Je vous remercie d’avoir accepté à ma requête en m’expédiant tous les manuscrits de votre frère S. Ils m’aideront très certainement à explorer un peu mieux le territoire inconnu, qu’est l’esprit de votre frère. Je ne puis, hélas pour le moment, seulement procéder ainsi car il n’est pas encore sorti de son mutisme, même si il aborde toujours son sourire énigmatique. Il semble désormais à la fois fasciné et satisfait de son sort, ou de ce qu’il en découvre. Je vous ferais, ce tantôt, parvenir mes conclusions quant à ses textes.
Directrice de l’Asile du Dernier Jour
Lettre de Mademoiselle M., date inintelligible…, au Docteur H.
Bonjour Docteur H.
Vous me voyez satisfait de pouvoir contribuer au mieux-être et au, j’espère, prompt rétablissement de mon frère S. Nous espérons une guérison des plus rapides car nous aspirons à de grandes choses pour sa destinée.

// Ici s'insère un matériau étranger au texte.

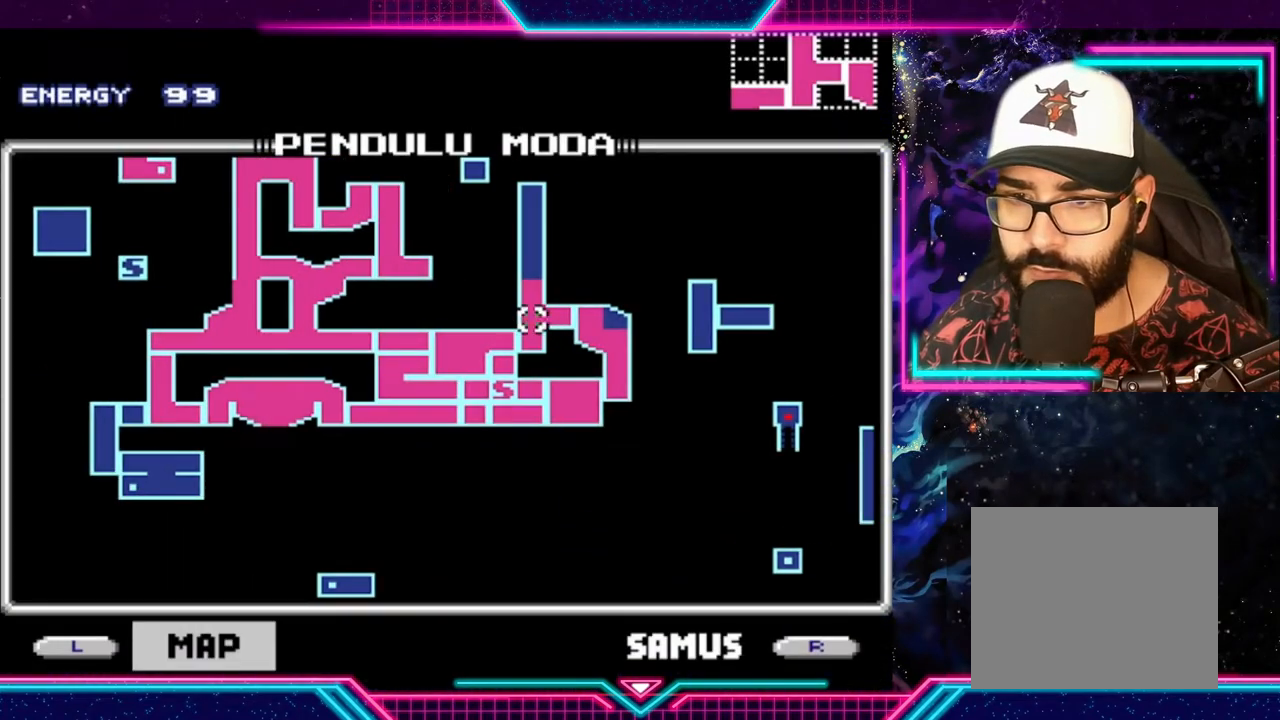
{"buttons": ["START"], "left_stick": "center", "events": [[100, "left_stick", "center"], [367, "START", "down"]]}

Très cordialement, Mademoiselle M.
C’est étrange, je parcours sans fin ce chemin, mais ce ne sont qu’ombres, pénombres, démombres, et autres Ténèbres sans faim. Pourtant je reste serein, nul peur ne m’habite, ni même me possède, juste la curiosité dévorante pour ces lieux inconnus. Je me souviens d’une prison de pierre et de fêtes, de cachots et de maux, de doubles fabuleux et malheureux, et d’illusions et de superpositions. Où est-elle à présent ? Est-elle devant moi, derrière moi, en moi ou… chez moi ? A moins que cela ne soit moi, fier vaisseau de pierre et de bois, toujours aux abois, à chercher le pourquoi. Mais non pour le moment, je ne pense pas, je sus là et je suis las.
Que m’arrive-t-il ? Je suis là et ailleurs en même temps, qui a donc bousculé le temps ? Je me sais toujours sur le chemin, à la croisée en même temps que je sais l’avoir quitté et dépassé. Où que je regarde autour de moi, je suis toujours dans le bois, entouré par le sous-bois. Bois plongé dans les ombres et la déraison de ma propre raison. Patientons, reprenons. Reprenons, rembobinons le fil d’un univers par trop parcellaire. Allons bon ! Quelle est donc cette impression d’inversion ? Pourquoi suis-je entrain de voir tout et son contraire à la fois ? Ma foi pourquoi pas ? Que se passera-t-il si je les marrie ? Un anéantissement façon matière-antimatière ou un accomplissement triomphe du ternaire. Après tout il n’y a qu’à jouer, je suis bien trop curieux pour ne pas chercher à deviner les vérités cachées.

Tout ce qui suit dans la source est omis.